Artifex — every uploaded image gets WD Tagger + BLIP results as suggested; user can review per image or bulk-accept with a “trust this category” button
Pattern generalizes to any ML-assisted categorization: automated filing, content moderation, form field extraction

Gotchas

Default behavior matters. For casual users, “all suggestions accepted by default” is the convenience win but produces noisy tags. For paranoid users, “suggestions hidden, click to review” is safer. Offer both.
Rejections are learning signal. Track per-user rejection rates by tag; after N rejections of the same tag across the whole library, stop suggesting it to this user.
Bulk review. Don’t force per-image review for 5000 images. Offer “accept all suggestions”, “accept all with confidence > 0.8”, or “accept all in this collection”.
Confidence display. Small visual indicator (dot opacity, dashed vs solid border) beats a numeric percentage. Users don’t want math.
Search uses accepted only. Rejected tags never match; suggested tags match in the admin view but not public search. Easy to get wrong and leak rejected content into results.
Re-tagging on model upgrade. If you swap tagger models, old suggested tags from the old model need to be cleared or marked with the model version.
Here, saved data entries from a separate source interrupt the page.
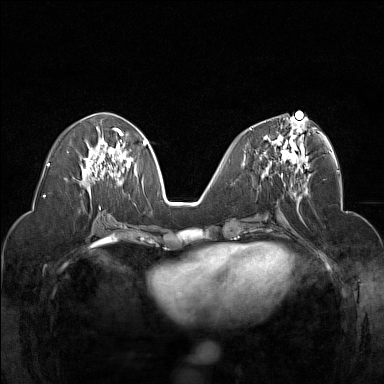
Breast MRI (dynamic contrast-enhanced), one axial slice. Position 73 of 160 along the scan axis. Dynamic contrast-enhanced series, time point 2 of 7 at this slice position (early post-contrast). 1.5 T. TE 1.8 ms, TR 5 ms. 384 × 384 image matrix, field of view 320 × 320 mm. Female patient.
Annotated regions visible in this slice (semi-automatic segmentation, software-assisted and operator-edited):
- enhancing-tissue mask used for the functional tumour volume (all voxels passing the contrast-enhancement thresholds inside the analysis volume; usually the tumour): bounding box [x1, y1, x2, y2] px = [250, 117, 309, 177]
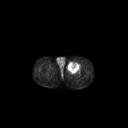
FDG PET of an extremity soft-tissue mass (from a PET/CT study), one axial slice. Slice 260 of 267 in the series (ordered by position). 3.27 mm slice thickness. 128 × 128 image matrix. Male patient, age 63 years. Case-level facts recorded for this patient, not image findings: histological type: pleiomorphic liposarcoma; grade: high; site of the primary tumour: left thigh.
Annotated regions visible in this slice (expert contour drawn on MRI and transferred to this co-registered scan by the dataset authors):
- gross tumour volume including surrounding oedema: bounding box <68,61,80,71> (left, top, right, bottom; pixels)
- gross tumour volume (mass): <68,62,78,71>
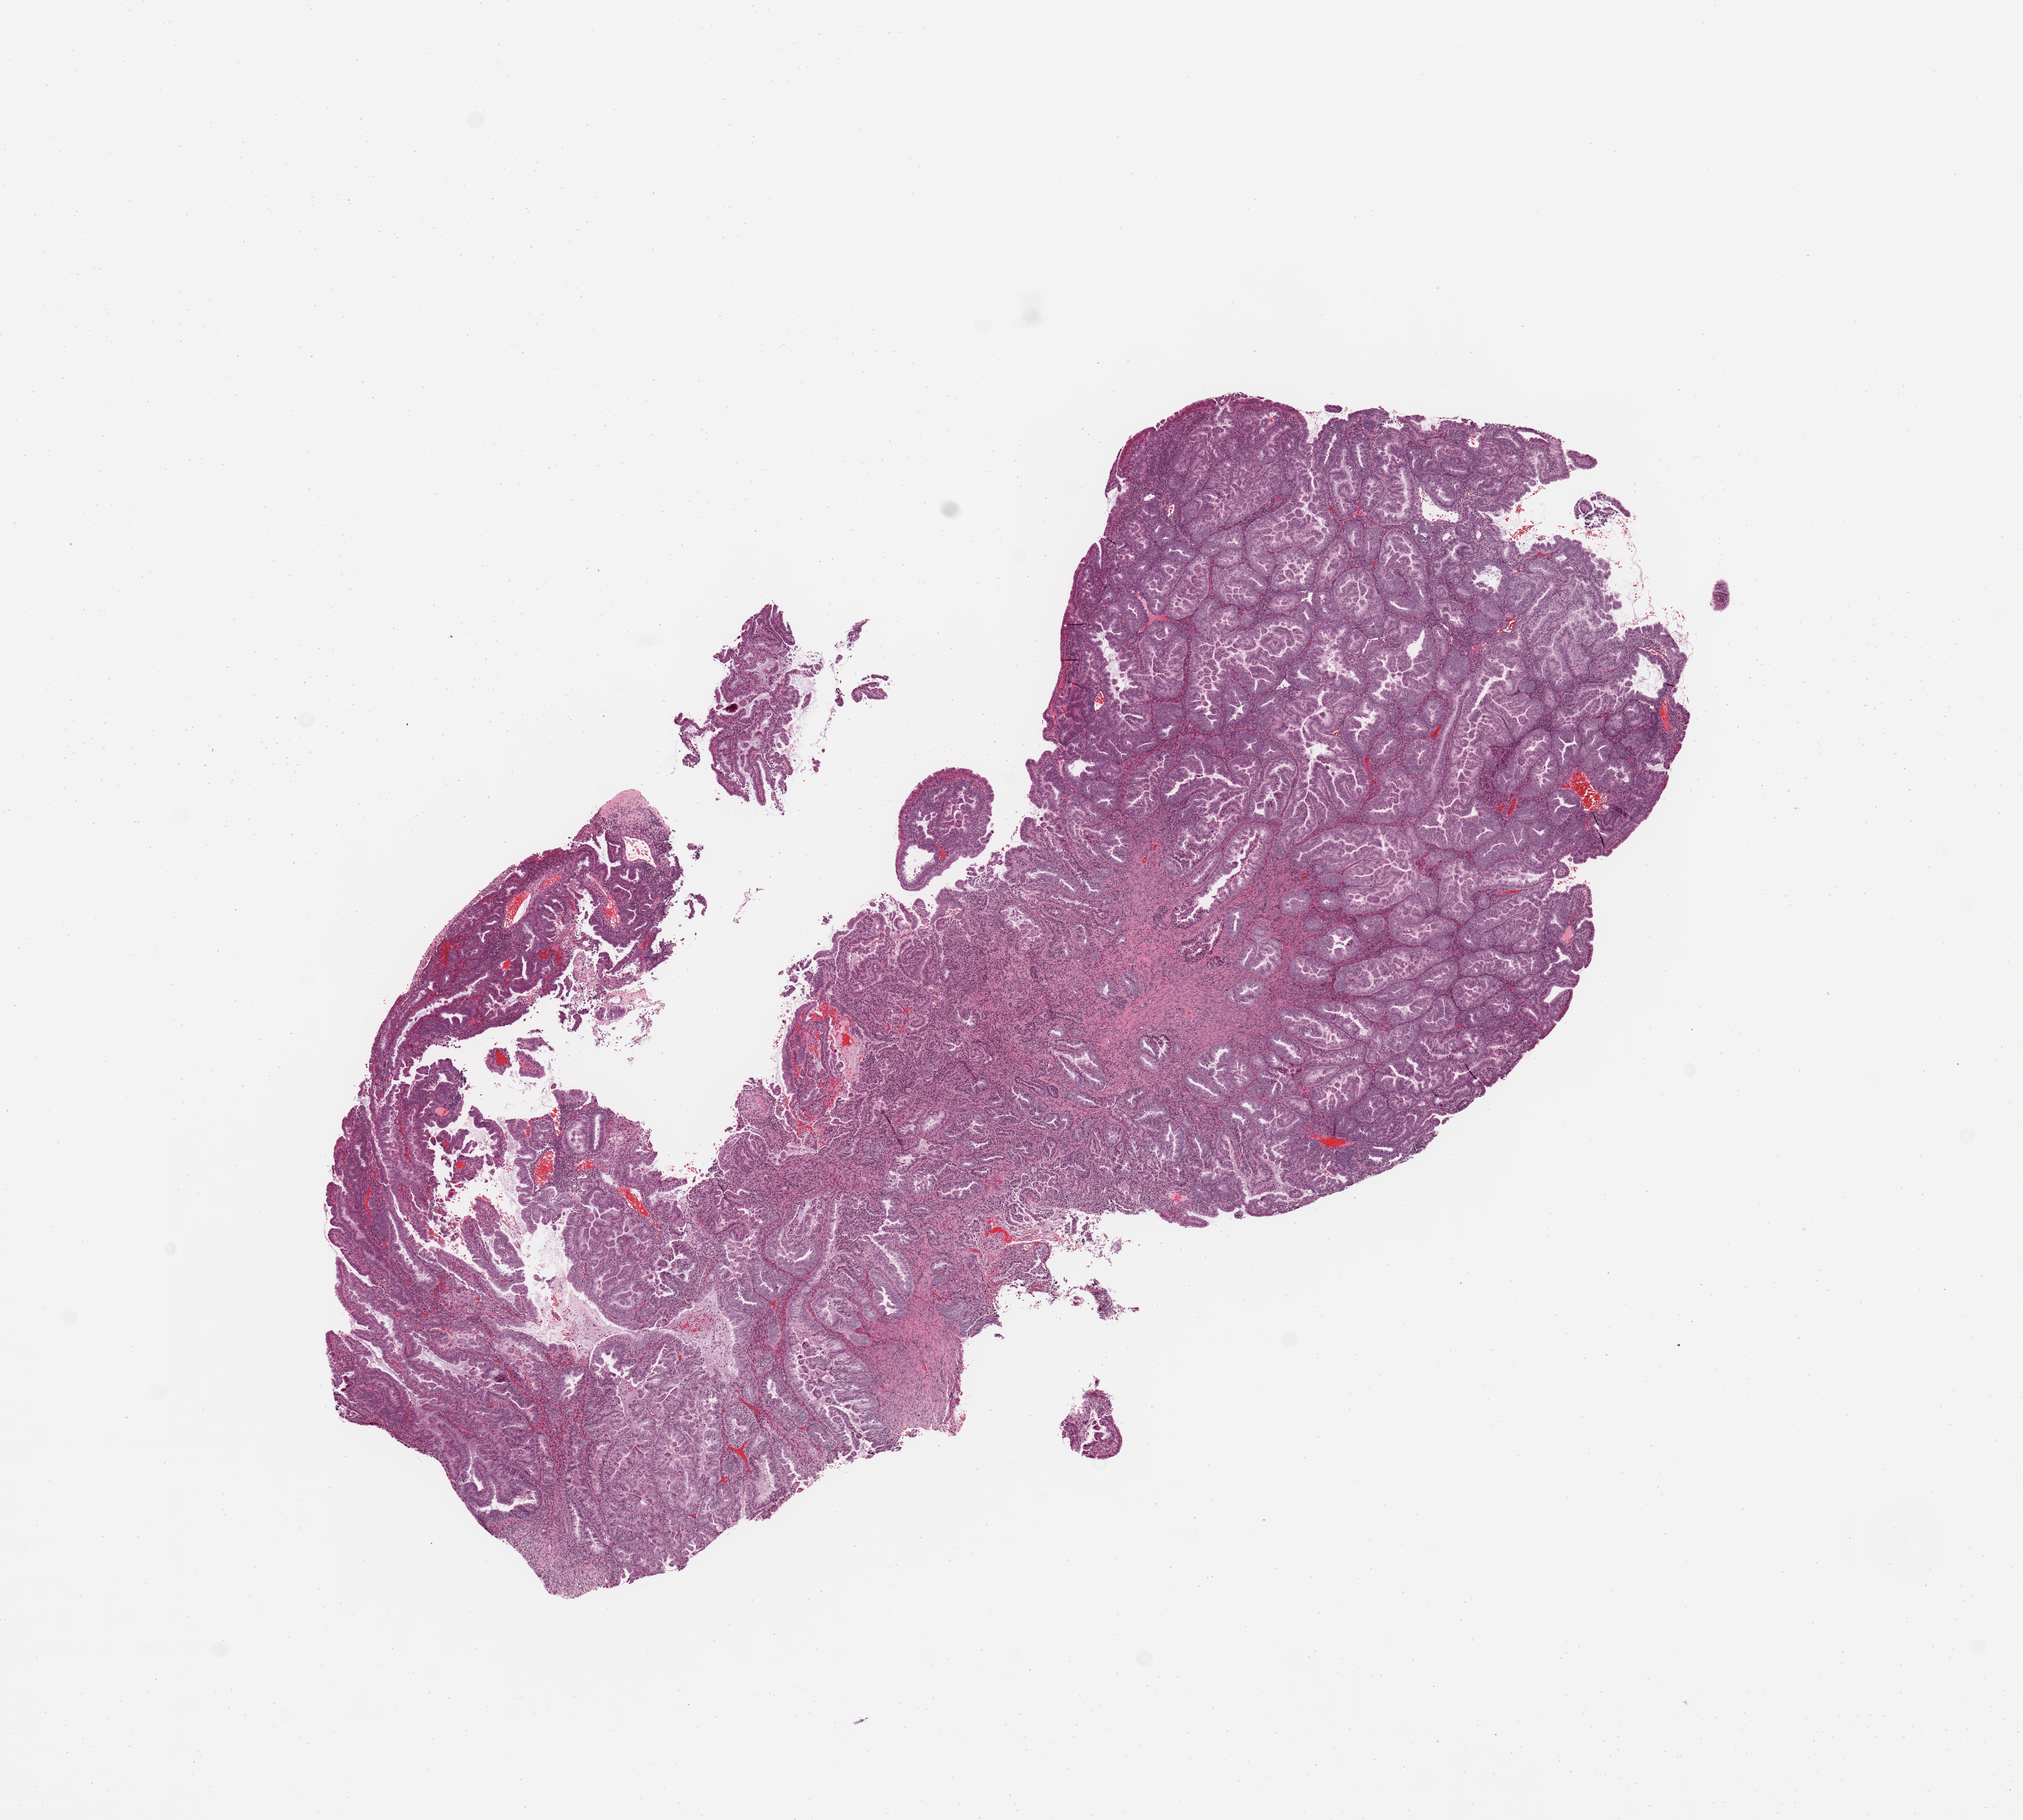
Whole-slide histology image, H&E-stained — whole scanned area (about 11.8 x 10.6 mm, from a 20x scan) shown as a low-resolution overview. Tumour tissue sample, sampled site: uterus. 60-year-old female patient. Histologic grade: G1 (well differentiated). Pathologist review of this section (percent, as recorded): tumour nuclei 90%, necrosis 1%.
• AJCC pathologic stage: I
• diagnosis: Endometrioid adenocarcinoma, NOS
Tag normalization. ML models use their own vocabulary (“1girl”, “solo”); users use theirs (“portrait”, “single”). A normalization dictionary helps but is tedious to maintain. Start empty, add as you spot mismatches.
Provenance. source column matters for debugging. “Why is this tag here” → check if it’s user, wd_tagger, blip_caption. Keep the raw ML output for forensics.